One potential solution for reducing the energy cost burden and pollution is solar energy and battery storage. We mapped solar adoption rates using the data from the San Diego 2019 Climate Equity Index report. The areas outlined in white have the least access to solar energy. At best, per capita, 0.05 San Diegans with African Roots have access to solar energy.
This also means that these residents currently have a low ability to decrease pollution due to electricity production and consumption in their homes. Pollution is known to have health impacts so we next looked at a couple health indicators for this community.
The first health issue we looked at is hospital access. We modified a map created for the Makello Community Pages. It shows the Chollas Creek Watershed, communities with African Roots and hospital access. As you can see there are not any hospitals within the Chollas Creek Watershed and only near the perimeter of any census tracts with a significant percentage of San Diegans with African Roots. What happens in an emergency? To answer this question, we took a look at the emergency room visits due to asthma from the San Diego 2019 Climate Equity Index report.
The areas outlined in white have the highest rates of emergency room visits due to asthma adjusted per 10,000 individuals. The area in black, in the San Diego Bay, is the Port of San Diego, and the general wind direction is west to east, blowing in, off the ocean. Medical Studies have shown pollution to be a factor in asthma and the map shows the San Diegans with African Roots are highly impacted by asthma and potentially, pollution from the port.
Additional sources of pollution in these neighborhoods are the freeways and air traffic en route to San Diego International Airport.

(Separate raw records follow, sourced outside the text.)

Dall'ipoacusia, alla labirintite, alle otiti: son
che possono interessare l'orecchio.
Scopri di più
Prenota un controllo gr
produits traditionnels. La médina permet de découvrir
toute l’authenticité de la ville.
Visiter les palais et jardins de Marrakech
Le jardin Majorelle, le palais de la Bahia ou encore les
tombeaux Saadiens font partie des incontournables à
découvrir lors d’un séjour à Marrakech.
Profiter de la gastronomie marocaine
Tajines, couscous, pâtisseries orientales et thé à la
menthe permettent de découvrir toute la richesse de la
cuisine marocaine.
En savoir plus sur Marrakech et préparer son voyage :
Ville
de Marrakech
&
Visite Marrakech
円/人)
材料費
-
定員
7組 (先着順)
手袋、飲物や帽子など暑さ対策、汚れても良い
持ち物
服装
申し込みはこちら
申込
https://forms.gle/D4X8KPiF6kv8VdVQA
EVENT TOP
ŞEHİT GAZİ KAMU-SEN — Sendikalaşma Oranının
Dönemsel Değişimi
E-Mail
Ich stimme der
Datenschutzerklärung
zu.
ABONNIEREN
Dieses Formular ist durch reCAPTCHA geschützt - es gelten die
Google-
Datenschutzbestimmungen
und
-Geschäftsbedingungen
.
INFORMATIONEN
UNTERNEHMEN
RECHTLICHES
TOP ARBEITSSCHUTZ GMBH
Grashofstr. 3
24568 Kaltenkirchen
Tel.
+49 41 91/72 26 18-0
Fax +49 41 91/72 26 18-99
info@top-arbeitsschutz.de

Regarding the rates of asthma and lack of emergency room access, longer drive times to access emergency care at a hospital can cause poorer outcomes and as we are learning from the current COVID-19 pandemic, lower blood oxygen levels have other health implications for vital organs. These neighborhoods bear a greater health burden relative to surrounding neighborhoods.
As more data becomes publicly available and put into the hands of the community stakeholders, actionable change will occur, allowing residents in these communities to join the New Green Deal and adopt pollution reducing technologies.